If you have got two left feet, you don’t need to prove a point by becoming a ballerina. Life is never a perfect fit, but it should still fit – especially at work.

Back when I was a reporter, I worked with a man who consistently made fact errors and required three times the editing of anyone else on staff. Since the paper was a union shop, he couldn’t be fired, so he was relegated to night and weekend shifts and given the worst assignments. He told me he’d been “utterly miserable” for all but two years there, yet he wound up staying for more 20, languishing until the paper went out of business. Twenty miserable years!

What was really tragic about it was that he loved technology and math – and was brilliant in those areas. He just wouldn’t pivot toward his strengths. He wouldn’t consider technical writing or IT positions because his miserable reporting job had a good paycheck, benefits and union protection. If only he’d embraced his considerable strengths instead of trying to force success with his considerable weaknesses.
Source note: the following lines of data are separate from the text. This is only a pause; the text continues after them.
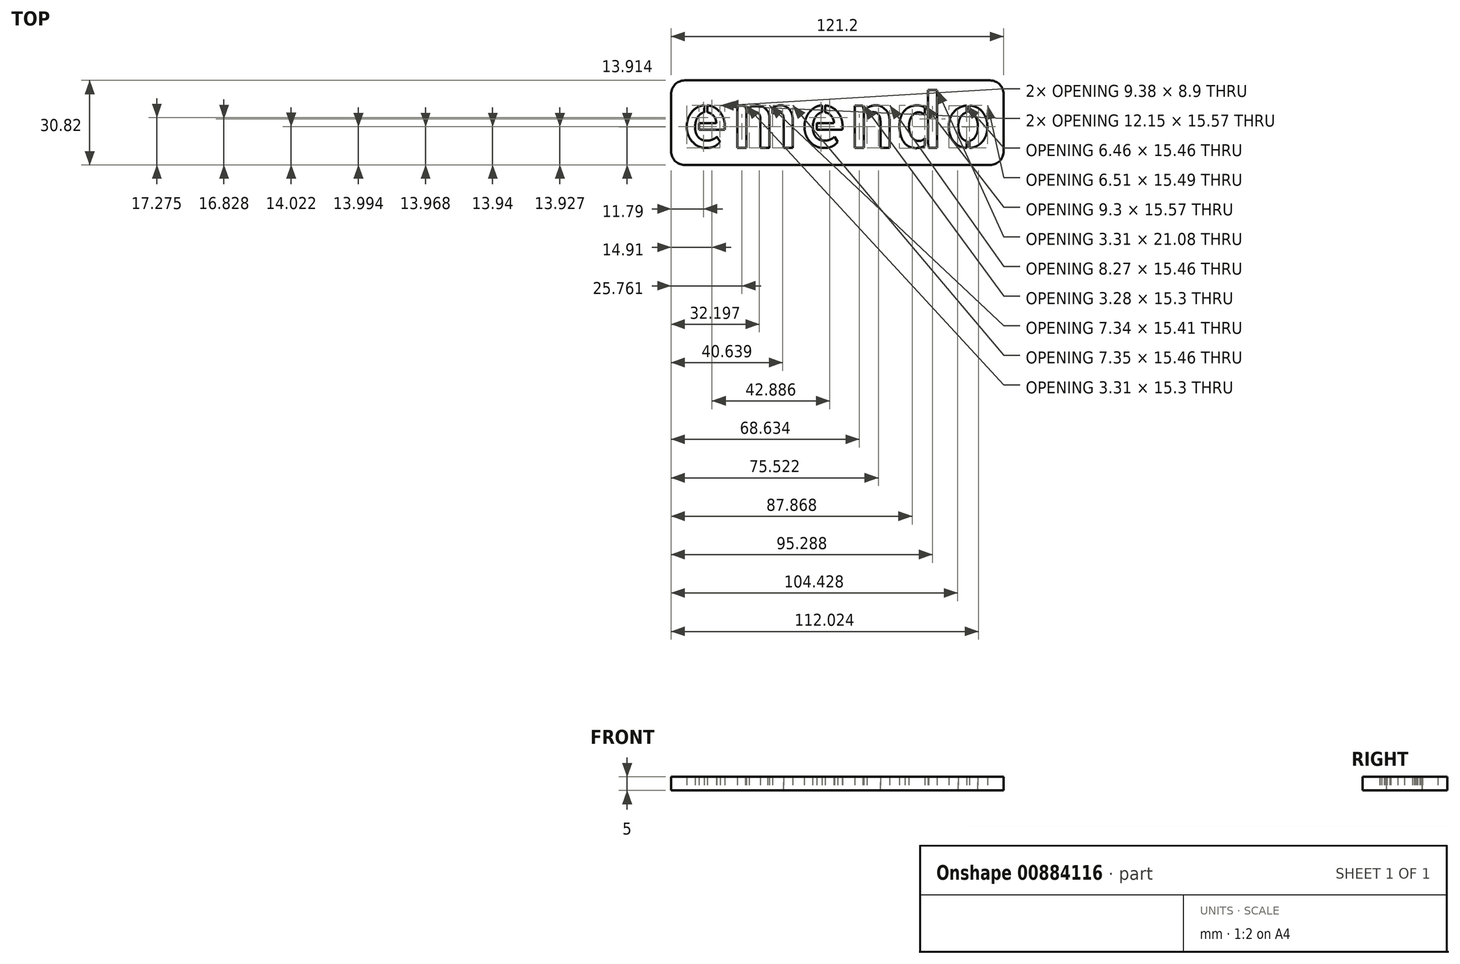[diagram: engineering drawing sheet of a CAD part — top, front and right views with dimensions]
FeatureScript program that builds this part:
annotation { "Feature Type Name" : "Feature", "Feature Type Description" : "" }
export const myFeature = defineFeature(function(context is Context, id is Id, definition is map)
    precondition{}
    {
        {
            var Q0;
            Q0=qCreatedBy(makeId("Top.planeOp"),FACE);
            var sketch = newSketch(context, id + "F0", { "sketchPlane" : qUnion([Q0])});
            skLineSegment(sketch, "E0.bottom", {"start": v(-3.76, 4.53) * mm, "end": v(117.44, 4.53) * mm});
            skLineSegment(sketch, "E0.top", {"start": v(-3.76, -26.3) * mm, "end": v(117.44, -26.3) * mm});
            skLineSegment(sketch, "E0.left", {"start": v(-3.76, 4.53) * mm, "end": v(-3.76, -26.3) * mm});
            skLineSegment(sketch, "E0.right", {"start": v(117.44, 4.53) * mm, "end": v(117.44, -26.3) * mm});
            skSolve(sketch);
        }
        {
            var Q0;
            Q0 = qSketchRegion(id + "F0", true);
            extrude(context, id + "F1", {"entities" : qUnion([Q0]), "depth" : 5 * mm, "offsetDistance" : 25 * mm});
        }
        {
            var Q0;
            Q0=qCreatedBy(makeId("Top.planeOp"),FACE);
            var sketch = newSketch(context, id + "F2", { "sketchPlane" : qUnion([Q0])});
            skText(sketch, "E1", { "text": "emendo", "fontName": "AllertaStencil-Regular.ttf"});
            const initialGuessF2  = {"E1": [0, -0.02, 1, 0, 0.02]};
            skSetInitialGuess(sketch, initialGuessF2);
            skSolve(sketch);
        }
        {
            var Q0;
            Q0 = qSketchRegion(id + "F2", true);
            extrude(context, id + "F3", {"entities" : qUnion([Q0]), "operationType" : NewBodyOperationType.REMOVE, "endBound" : BoundingType.THROUGH_ALL, "depth" : 25 * mm, "offsetDistance" : 25 * mm});
        }
        {
            var Q0;
            Q0=makeQuery(id+"F1.opExtrude","SWEPT_EDGE",EDGE,{"disambiguationData":[OSD([sQuery(id+"F0.wireOp",EDGE,"E0.top"),sQuery(id+"F0.wireOp",EDGE,"E0.left")])]});
            var Q1;
            Q1=makeQuery(id+"F1.opExtrude","SWEPT_EDGE",EDGE,{"disambiguationData":[OSD([sQuery(id+"F0.wireOp",EDGE,"E0.top"),sQuery(id+"F0.wireOp",EDGE,"E0.right")])]});
            var Q2;
            Q2=makeQuery(id+"F1.opExtrude","SWEPT_EDGE",EDGE,{"disambiguationData":[OSD([sQuery(id+"F0.wireOp",EDGE,"E0.bottom"),sQuery(id+"F0.wireOp",EDGE,"E0.right")])]});
            var Q3;
            Q3=makeQuery(id+"F1.opExtrude","SWEPT_EDGE",EDGE,{"disambiguationData":[OSD([sQuery(id+"F0.wireOp",EDGE,"E0.bottom"),sQuery(id+"F0.wireOp",EDGE,"E0.left")])]});
            fillet(context, id + "F4", {"entities" : qUnion([Q0, Q1, Q2, Q3]), "radius" : 5 * mm, "tangentPropagation" : true, "allowEdgeOverflow" : false});
        }
    });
Most of us have what I call a “considerable strength.” Mine is information. I know how to get, process and communicate it on deadline. That is valuable talent. But I also have my considerable weaknesses – math, paperwork, foreign languages, bookkeeping… there’s a long list. So what? I know what I am good at, and I play to my strengths.

Are you playing to your considerable strengths? If you aren’t, your work life is more stressful and less successful than it could be.

Examine what you are doing and decide whether it’s time for a change. If it isn’t going to get better, DO SOMETHING. There is a difference between diving into discomfort so you can learn new things and stubbornly trying to make a bad fit work.

Ask yourself:

  1. How do you feel when you show up for work? Are you more filled with hope and purpose or resignation and dread?
  2. Are you on track to advance? Are you being recognized and rewarded for your contributions? Is there room for you to grow in your job or are you stuck in place?
  3. How are your work relationships? Are your colleagues supporting and advancing you? Do you fit in?
  4. How do you feel on Sunday nights? Are you ready to roll into the next week, or are you anxious?
  5. Is your job fulfilling? Challenging? Purposeful? Or does it just look good on paper and/or provide a reliable paycheck? Does the prospect of doing the same thing for many years excite you or turn you off?

You know in your gut if you are forcing yourself to succeed at your weakness. Explore other options and take your time to find the right fit. Don’t run in and quit your job when you don’t have another one and don’t take the first thing that comes along without careful deliberation. Change is good. Risk is good. Plan your change and fortify your risk.

Few of us get to love every aspect of our work every minute of the day. You will always have to make peace with doing some things you don’t enjoy or might not be great at, but when you fight to make something work that really doesn’t, you are wasting time and wasting life. Are you willing to lose 20 years to a bad fit?